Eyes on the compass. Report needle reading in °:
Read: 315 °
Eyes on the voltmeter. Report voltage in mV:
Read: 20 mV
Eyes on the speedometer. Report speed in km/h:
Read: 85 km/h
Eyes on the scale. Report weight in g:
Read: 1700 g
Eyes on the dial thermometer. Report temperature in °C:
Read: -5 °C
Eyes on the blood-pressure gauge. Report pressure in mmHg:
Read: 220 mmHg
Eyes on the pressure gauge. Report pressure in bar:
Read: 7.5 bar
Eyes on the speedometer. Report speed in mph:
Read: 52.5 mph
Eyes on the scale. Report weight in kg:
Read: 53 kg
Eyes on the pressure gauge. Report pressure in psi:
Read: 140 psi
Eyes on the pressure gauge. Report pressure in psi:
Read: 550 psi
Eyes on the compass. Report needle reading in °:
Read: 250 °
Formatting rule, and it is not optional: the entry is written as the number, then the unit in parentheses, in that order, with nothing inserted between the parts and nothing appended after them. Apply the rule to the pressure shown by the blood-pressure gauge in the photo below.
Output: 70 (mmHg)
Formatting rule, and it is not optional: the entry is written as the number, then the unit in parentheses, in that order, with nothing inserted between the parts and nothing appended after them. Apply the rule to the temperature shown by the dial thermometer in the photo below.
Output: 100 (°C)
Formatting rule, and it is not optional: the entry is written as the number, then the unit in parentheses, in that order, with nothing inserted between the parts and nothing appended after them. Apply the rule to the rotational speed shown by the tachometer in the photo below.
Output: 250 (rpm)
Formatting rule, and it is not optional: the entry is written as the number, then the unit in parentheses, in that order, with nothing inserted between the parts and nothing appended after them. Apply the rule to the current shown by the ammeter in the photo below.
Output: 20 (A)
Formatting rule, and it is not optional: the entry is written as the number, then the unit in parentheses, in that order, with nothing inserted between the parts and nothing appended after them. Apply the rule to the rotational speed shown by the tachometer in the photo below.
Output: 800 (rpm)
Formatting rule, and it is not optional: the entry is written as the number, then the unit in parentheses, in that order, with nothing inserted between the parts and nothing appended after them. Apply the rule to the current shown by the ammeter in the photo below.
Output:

What the task requires:
Reproduce every one of the records above, word for word and line for line.

Result:
Eyes on the compass. Report needle reading in °:
Read: 315 °
Eyes on the voltmeter. Report voltage in mV:
Read: 20 mV
Eyes on the speedometer. Report speed in km/h:
Read: 85 km/h
Eyes on the scale. Report weight in g:
Read: 1700 g
Eyes on the dial thermometer. Report temperature in °C:
Read: -5 °C
Eyes on the blood-pressure gauge. Report pressure in mmHg:
Read: 220 mmHg
Eyes on the pressure gauge. Report pressure in bar:
Read: 7.5 bar
Eyes on the speedometer. Report speed in mph:
Read: 52.5 mph
Eyes on the scale. Report weight in kg:
Read: 53 kg
Eyes on the pressure gauge. Report pressure in psi:
Read: 140 psi
Eyes on the pressure gauge. Report pressure in psi:
Read: 550 psi
Eyes on the compass. Report needle reading in °:
Read: 250 °
Formatting rule, and it is not optional: the entry is written as the number, then the unit in parentheses, in that order, with nothing inserted between the parts and nothing appended after them. Apply the rule to the pressure shown by the blood-pressure gauge in the photo below.
Output: 70 (mmHg)
Formatting rule, and it is not optional: the entry is written as the number, then the unit in parentheses, in that order, with nothing inserted between the parts and nothing appended after them. Apply the rule to the temperature shown by the dial thermometer in the photo below.
Output: 100 (°C)
Formatting rule, and it is not optional: the entry is written as the number, then the unit in parentheses, in that order, with nothing inserted between the parts and nothing appended after them. Apply the rule to the rotational speed shown by the tachometer in the photo below.
Output: 250 (rpm)
Formatting rule, and it is not optional: the entry is written as the number, then the unit in parentheses, in that order, with nothing inserted between the parts and nothing appended after them. Apply the rule to the current shown by the ammeter in the photo below.
Output: 20 (A)
Formatting rule, and it is not optional: the entry is written as the number, then the unit in parentheses, in that order, with nothing inserted between the parts and nothing appended after them. Apply the rule to the rotational speed shown by the tachometer in the photo below.
Output: 800 (rpm)
Formatting rule, and it is not optional: the entry is written as the number, then the unit in parentheses, in that order, with nothing inserted between the parts and nothing appended after them. Apply the rule to the current shown by the ammeter in the photo below.
Output:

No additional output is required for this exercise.